(Extracted entries Opens)

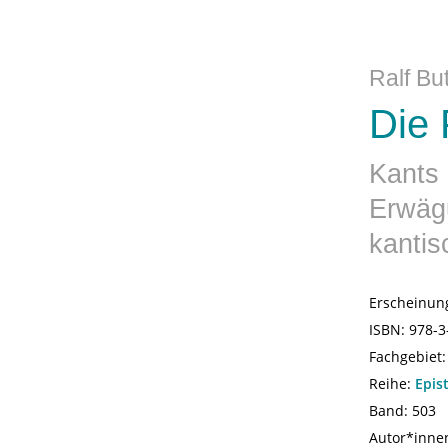
Ralf Bu
Die 
Kants 
Erwäg
kantis
Erscheinun
ISBN:
978-3
Fachgebiet
Reihe:
Epis
Band: 503
Autor*inne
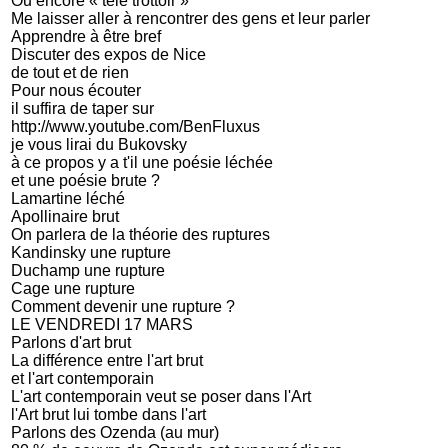
Ou encore « télé trottoir »
Me laisser aller à rencontrer des gens et leur parler
Apprendre à être bref
Discuter des expos de Nice
de tout et de rien
Pour nous écouter
il suffira de taper sur
http://www.youtube.com/BenFluxus
je vous lirai du Bukovsky
à ce propos y a t'il une poésie léchée
et une poésie brute ?
Lamartine léché
Apollinaire brut
On parlera de la théorie des ruptures
Kandinsky une rupture
Duchamp une rupture
Cage une rupture
Comment devenir une rupture ?
LE VENDREDI 17 MARS
Parlons d'art brut
La différence entre l'art brut
et l'art contemporain
L'art contemporain veut se poser dans l'Art
l'Art brut lui tombe dans l'art
Parlons des Ozenda (au mur)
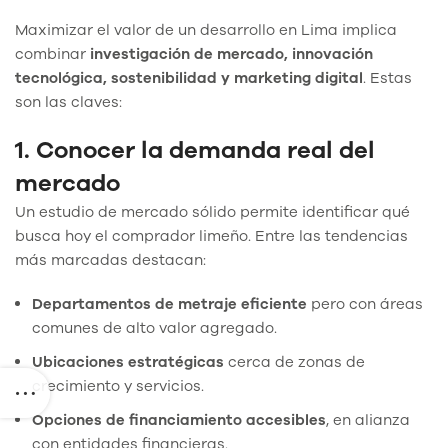
Maximizar el valor de un desarrollo en Lima implica
combinar
investigación de mercado, innovación
tecnológica, sostenibilidad y marketing digital
. Estas
son las claves:
1. Conocer la demanda real del
mercado
Un estudio de mercado sólido permite identificar qué
busca hoy el comprador limeño. Entre las tendencias
más marcadas destacan:
Departamentos de metraje eficiente
pero con áreas
comunes de alto valor agregado.
Ubicaciones estratégicas
cerca de zonas de
crecimiento y servicios.
Opciones de financiamiento accesibles
, en alianza
con entidades financieras.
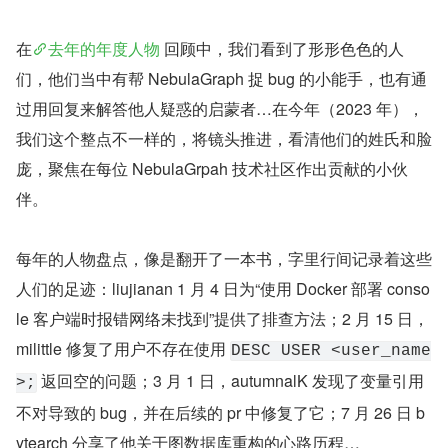
在
去年的年度人物
 回顾中，我们看到了形形色色的人
们，他们当中有帮 NebulaGraph 捉 bug 的小能手，也有通
过用回复来解答他人疑惑的启蒙者…在今年（2023 年），
我们这个整点不一样的，将镜头推进，看清他们的姓氏和脸
庞，聚焦在每位 NebulaGrpah 技术社区作出贡献的小伙
伴。
每年的人物盘点，像是翻开了一本书，字里行间记录着这些
人们的足迹：liujianan 1 月 4 日为“使用 Docker 部署 conso
le 客户端时报错网络未找到”提供了排查方法；2 月 15 日，
milittle 修复了用户不存在使用 
DESC USER <user_name
 返回空的问题；3 月 1 日，autumnalK 发现了变量引用
>;
不对导致的 bug，并在后续的 pr 中修复了它；7 月 26 日 b
ytearch 分享了他关于图数据库重构的心路历程…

(Extracted entries Closes)

* Work to be completed: Where in the entries does the word "valor" occur? Copy out each line that has it.

* The completed task:
Maximizar el valor de un desarrollo en Lima implica
comunes de alto valor agregado.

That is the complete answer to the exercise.